How it could generate electricity
Posted: Mon Dec 23, 2024 4:30 am
My personal interest in green energy started in the hot summer of 1976 when I was 12. My Dad was a mechanical engineering lecturer at Warwick University and he had a sabbatical that year working at The Centre for Alternative Technology (CAT) in Machynlleth. We lived there as a family for the six weeks of the school holidays. It was cyprus mobile number a bit of a hippy commune in those days, but my sister and I were used to our parents’ alternative lifestyle with anti-nuclear stickers on the car, muesli and homemade wholemeal bread as part of a mostly vegetarian diet at home. How normal those ideas feel today!

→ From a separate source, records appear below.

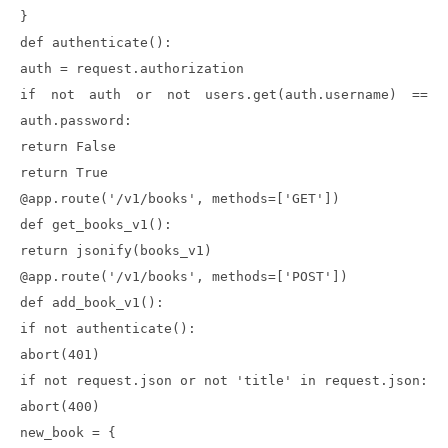
}
def authenticate():
auth = request.authorization
if not auth or not users.get(auth.username) ==
auth.password:
return False
return True
@app.route('/v1/books', methods=['GET'])
def get_books_v1():
return jsonify(books_v1)
@app.route('/v1/books', methods=['POST'])
def add_book_v1():
if not authenticate():
abort(401)
if not request.json or not 'title' in request.json:
abort(400)
new_book = {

At CAT, I learned about windmills and water turbines, organic gardening, biogas generators and solar panels of all shapes and sizes. I remember seeing a solar PV panel the size of a credit card and puzzling over from sunlight with no moving parts. I returned to CAT many times over the years and volunteered there in the summer holidays each year during university. I worked on all sorts of projects, but the most memorable was at Dulas Engineering—a CAT spin off technical consultancy—where we made 50 battery control systems for a UN project providing portable wind power for Mongolian nomads!
My Dad went on to write the ‘Engineering Design for Alternative Technology’ course for Warwick University and co-edit ‘An Alternative Energy Strategy for the United Kingdom’ published in 1978. That strategy was updated 30 years later as ‘Zero Carbon Britain’, which you can read about here.
At CAT, I learned about windmills and water turbines, organic gardening, biogas generators and solar panels of all shapes and sizes. I remember seeing a solar PV panel the size of a credit card and puzzling over from sunlight with no moving parts. I returned to CAT many times over the years and volunteered there in the summer holidays each year during university. I worked on all sorts of projects, but the most memorable was at Dulas Engineering—a CAT spin off technical consultancy—where we made 50 battery control systems for a UN project providing portable wind power for Mongolian nomads!
My Dad went on to write the ‘Engineering Design for Alternative Technology’ course for Warwick University and co-edit ‘An Alternative Energy Strategy for the United Kingdom’ published in 1978. That strategy was updated 30 years later as ‘Zero Carbon Britain’, which you can read about here.